#By RENALDO DORSETT
#Tribune Sports Reporter
#VETERAN distance runner O’Neil Williams will have another opportunity to add to his résumé of accolades when he competes in the elite field of one of the most highly regarded events on the international marathon circuit.
#Williams is set to compete in the elite flight of the BMW Berlin Marathon on Sunday, September 25 in Berlin, Germany.
#As the Bahamian national record holder in the marathon, event organisers granted Williams complimentary entry into the field.
#“It’s a great step in the right direction. It’s the first time a Bahamian will run in the elite field and I’ll be the first to compete,” he said.
#“It’s a surreal feeling because I’ve seen these other great athletes compete in this event. I’ve lived in Kenya for 10 years but just started running marathons in 2017 so the progression has been great.”
#The Berlin Marathon began in 1974 and is reputed as the fastest marathon in the world as six of the latest consecutive men’s world records has been set here. Three of the women world records have also been set there.
#Kenya’s Eliud Kipchoge holds the men’s course record of 2:01:39, while his country woman Gladys Cherono holds the women’s course record of 2:18:11.
#After he broke into the sport with events in Stockholm, Sweden and Jacksonville, Florida in 2017, Williams went on to set the Bahamian national record for the first time at 2:29.26 on October 20, 2019 at the Amsterdam Marathon in the Netherlands.
#This year, he lowered that record to 2:25.10 at the fourth edition of the Eldoret City Marathon in Kenya to finish 56th out of a field of 193 competitors. “In 2020 I couldn’t run because of the pandemic and in 2021 I had an Achilles injury that prevented me from running.

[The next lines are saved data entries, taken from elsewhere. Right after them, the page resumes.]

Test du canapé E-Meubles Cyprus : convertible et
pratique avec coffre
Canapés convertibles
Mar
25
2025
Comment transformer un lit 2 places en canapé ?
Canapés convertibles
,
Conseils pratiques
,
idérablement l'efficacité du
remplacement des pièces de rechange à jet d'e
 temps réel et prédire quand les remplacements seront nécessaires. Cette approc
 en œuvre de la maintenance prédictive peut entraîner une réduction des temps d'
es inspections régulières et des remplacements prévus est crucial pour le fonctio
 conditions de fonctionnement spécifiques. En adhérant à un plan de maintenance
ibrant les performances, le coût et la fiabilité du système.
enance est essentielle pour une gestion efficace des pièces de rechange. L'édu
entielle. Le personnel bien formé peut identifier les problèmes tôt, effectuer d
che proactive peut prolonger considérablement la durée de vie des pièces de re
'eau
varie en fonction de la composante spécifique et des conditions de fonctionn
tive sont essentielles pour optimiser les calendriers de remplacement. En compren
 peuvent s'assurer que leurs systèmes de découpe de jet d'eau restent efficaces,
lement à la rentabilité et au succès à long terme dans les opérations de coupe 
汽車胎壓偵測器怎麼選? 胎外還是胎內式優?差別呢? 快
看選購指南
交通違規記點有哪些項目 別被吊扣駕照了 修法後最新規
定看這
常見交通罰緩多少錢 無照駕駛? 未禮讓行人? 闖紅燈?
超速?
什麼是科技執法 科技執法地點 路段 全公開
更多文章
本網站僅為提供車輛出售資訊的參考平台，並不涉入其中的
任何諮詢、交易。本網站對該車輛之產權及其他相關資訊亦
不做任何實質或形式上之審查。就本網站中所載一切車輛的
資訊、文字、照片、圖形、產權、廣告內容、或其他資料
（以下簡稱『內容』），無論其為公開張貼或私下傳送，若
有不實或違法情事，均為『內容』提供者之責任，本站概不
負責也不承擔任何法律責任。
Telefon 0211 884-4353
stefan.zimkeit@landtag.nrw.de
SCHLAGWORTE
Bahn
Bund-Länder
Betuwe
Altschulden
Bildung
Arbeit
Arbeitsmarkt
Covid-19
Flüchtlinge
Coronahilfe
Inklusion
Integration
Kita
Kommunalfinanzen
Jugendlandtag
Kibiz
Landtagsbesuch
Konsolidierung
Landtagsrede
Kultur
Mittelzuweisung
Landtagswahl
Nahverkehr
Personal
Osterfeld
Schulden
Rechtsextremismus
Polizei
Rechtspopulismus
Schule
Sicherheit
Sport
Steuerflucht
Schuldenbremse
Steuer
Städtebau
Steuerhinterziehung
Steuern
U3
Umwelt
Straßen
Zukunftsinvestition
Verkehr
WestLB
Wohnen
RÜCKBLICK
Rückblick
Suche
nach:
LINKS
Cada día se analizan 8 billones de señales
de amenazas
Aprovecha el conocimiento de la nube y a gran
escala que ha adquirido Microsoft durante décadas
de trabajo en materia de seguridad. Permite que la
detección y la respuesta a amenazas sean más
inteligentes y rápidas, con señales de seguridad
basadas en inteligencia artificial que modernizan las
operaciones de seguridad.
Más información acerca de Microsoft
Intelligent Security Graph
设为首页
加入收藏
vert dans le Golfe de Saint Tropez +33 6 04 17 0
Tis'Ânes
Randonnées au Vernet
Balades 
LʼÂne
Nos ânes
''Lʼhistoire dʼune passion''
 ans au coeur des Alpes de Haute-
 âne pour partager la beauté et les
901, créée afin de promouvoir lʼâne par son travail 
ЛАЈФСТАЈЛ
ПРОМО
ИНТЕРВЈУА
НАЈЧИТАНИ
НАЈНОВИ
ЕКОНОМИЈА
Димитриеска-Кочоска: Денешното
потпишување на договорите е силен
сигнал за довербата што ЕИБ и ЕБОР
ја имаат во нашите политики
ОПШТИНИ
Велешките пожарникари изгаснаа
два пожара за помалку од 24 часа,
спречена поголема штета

I ran one race, but I couldn’t finish,” he said. “But coming back from all that, this year I ended up breaking a national record again, by four minutes, so it is coming along pretty well. You know, as long as I have like a support I’ll be able to continue my progression.”
#Despite his recent success, Williams said distance running continues to be overlooked by the Bahamian track and field community at large.
#“I get no support from the BAAAs and I barely get any support from the Ministry of Youth, Sports and Culture. To be an elite athlete at this level is very expensive. Sometimes I get $1,500, sometimes I get $3,000,” Williams said.
#“They come up with a lot of excuses. So most of the times I try to find sponsors outside of the BAAAs and the ministry to help with my training and also to represent my country.”
#While chasing his Olympic dream has become uncertain due to a lack of funding, Williams said he has been thankful for the network of friends, family and private sponsors that have been the catalyst of his success.
#“Without those people taking an interest trust me, I was not going to be running today,” he said. “Distance running gets no support, I would say it’s disrespected.
#Despite the setbacks, Williams said he is pleased to see the popularity of distance running continue to rise in the Bahamas due in large part to the growth of groups like the Bahamas Roadmasters who he looks forward to seeing at the Berlin Marathon.
#At a crossroads in his career, Berlin will be a probing ground moving forward for the 39-year-old Williams.
#“I’m not saying at this point I’m going to try for the Olympics because like I said, I have a family now and training and running is difficult. Especially when you have no support,” he said. “So I was thinking of making this my last year, but if I do well in Berlin, then I’ll see if I’ll go forward. If don’t do well, then I’ll just quit and try to focus on my family because they come first and running comes after that.”